(Extracted records)
_ _ _ _

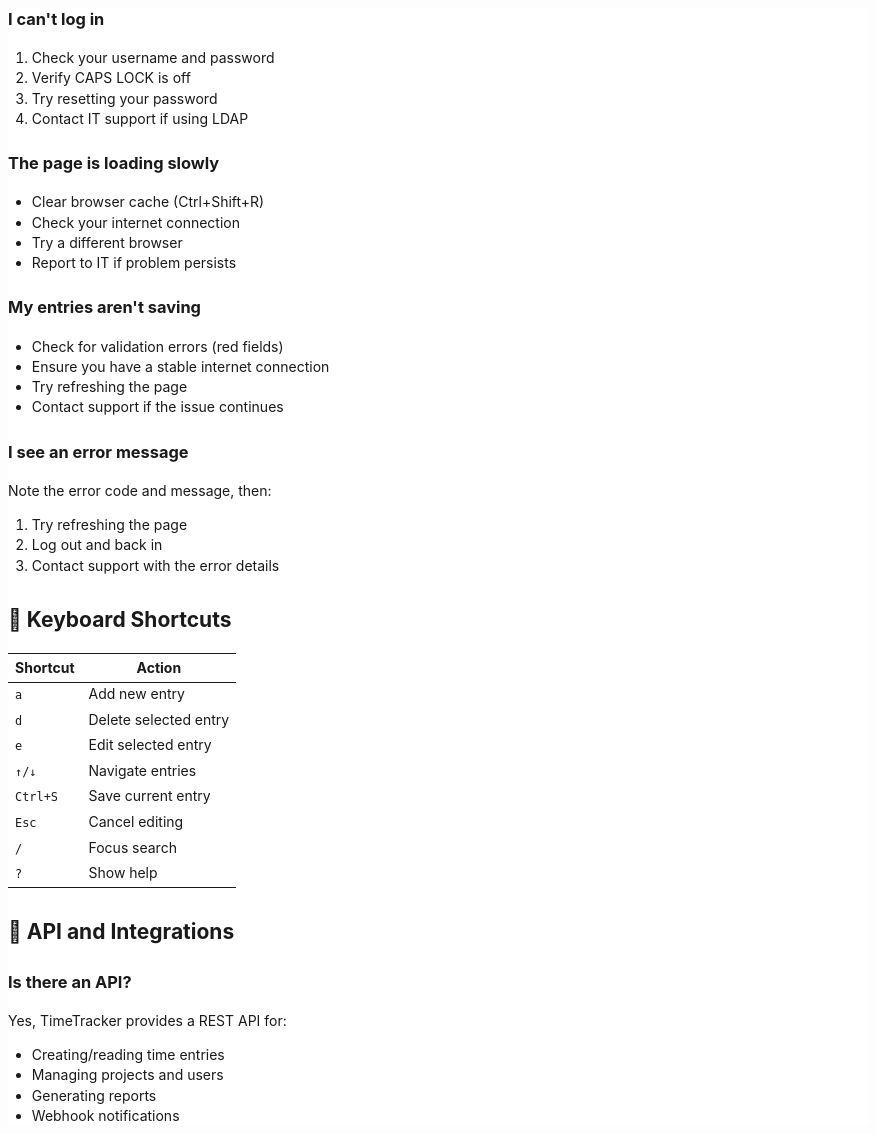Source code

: ### I can't log in
1. Check your username and password
2. Verify CAPS LOCK is off
3. Try resetting your password
4. Contact IT support if using LDAP

### The page is loading slowly
- Clear browser cache (Ctrl+Shift+R)
- Check your internet connection
- Try a different browser
- Report to IT if problem persists

### My entries aren't saving
- Check for validation errors (red fields)
- Ensure you have a stable internet connection
- Try refreshing the page
- Contact support if the issue continues

### I see an error message
Note the error code and message, then:
1. Try refreshing the page
2. Log out and back in
3. Contact support with the error details

## 📱 Keyboard Shortcuts

| Shortcut | Action |
|----------|--------|
| `a` | Add new entry |
| `d` | Delete selected entry |
| `e` | Edit selected entry |
| `↑/↓` | Navigate entries |
| `Ctrl+S` | Save current entry |
| `Esc` | Cancel editing |
| `/` | Focus search |
| `?` | Show help |

## 🔄 API and Integrations

### Is there an API?
Yes, TimeTracker provides a REST API for:
- Creating/reading time entries
- Managing projects and users
- Generating reports
- Webhook notifications
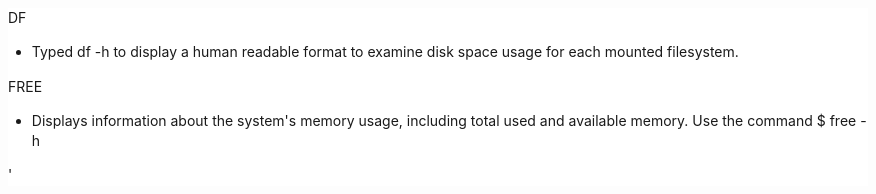 
DF
- Typed df -h to display a human readable format to examine disk space usage for each mounted filesystem.
 

FREE
- Displays information about the system's memory usage, including total used and available memory. Use the command $ free -h
 



 













' 
 
 
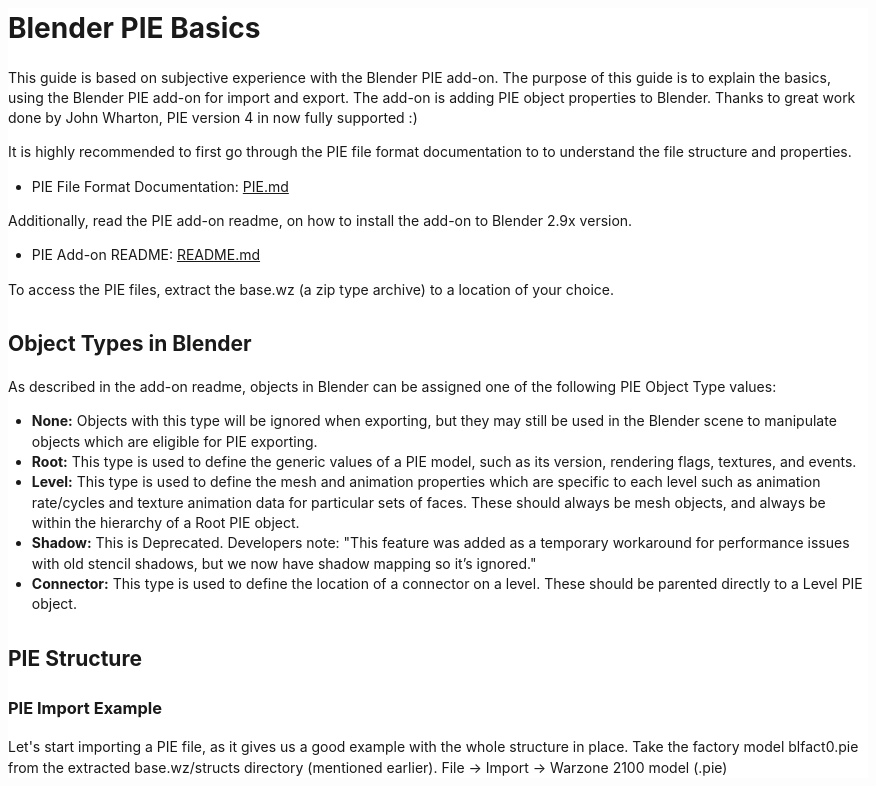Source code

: # Blender PIE Basics

This guide is based on subjective experience with the Blender PIE add-on.
The purpose of this guide is to explain the basics, using the Blender PIE add-on for import and export. 
The add-on is adding PIE object properties to Blender.
Thanks to great work done by John Wharton, PIE version 4 in now fully supported :)

It is highly recommended to first go through the PIE file format documentation to to understand the file structure and properties. 
- PIE File Format Documentation: [PIE.md](https://github.com/Warzone2100/warzone2100/blob/master/doc/PIE.md)

Additionally, read the PIE add-on readme, on how to install the add-on to Blender 2.9x version.
- PIE Add-on README: [README.md](https://github.com/Warzone2100/warzone2100/blob/master/tools/blender/2.9x/pie_addon/README.md)

To access the PIE files, extract the base.wz (a zip type archive) to a location of your choice.

## Object Types in Blender

As described in the add-on readme, objects in Blender can be assigned one of the following PIE Object Type values:

- **None:** Objects with this type will be ignored when exporting, but they may still be used in the Blender scene to manipulate objects which are eligible for PIE exporting.
- **Root:** This type is used to define the generic values of a PIE model, such as its version, rendering flags, textures, and events.
- **Level:** This type is used to define the mesh and animation properties which are specific to each level such as animation rate/cycles and texture animation data for particular sets of faces. These should always be mesh objects, and always be within the hierarchy of a Root PIE object.
- **Shadow:** This is Deprecated. Developers note: "This feature was added as a temporary workaround for performance issues with old stencil shadows, but we now have shadow mapping so it’s ignored."
- **Connector:** This type is used to define the location of a connector on a level. These should be parented directly to a Level PIE object.


## PIE Structure

### PIE Import Example

Let's start importing a PIE file, as it gives us a good example with the whole structure in place. Take the factory model blfact0.pie from the extracted base.wz/structs directory (mentioned earlier).
File -> Import -> Warzone 2100 model (.pie)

_ _ _ _

# TASK DESCRIPTION
Your reply must be one number: the count of lines in the records above that contain the string "version".

# EXERCISE RESPONSE
3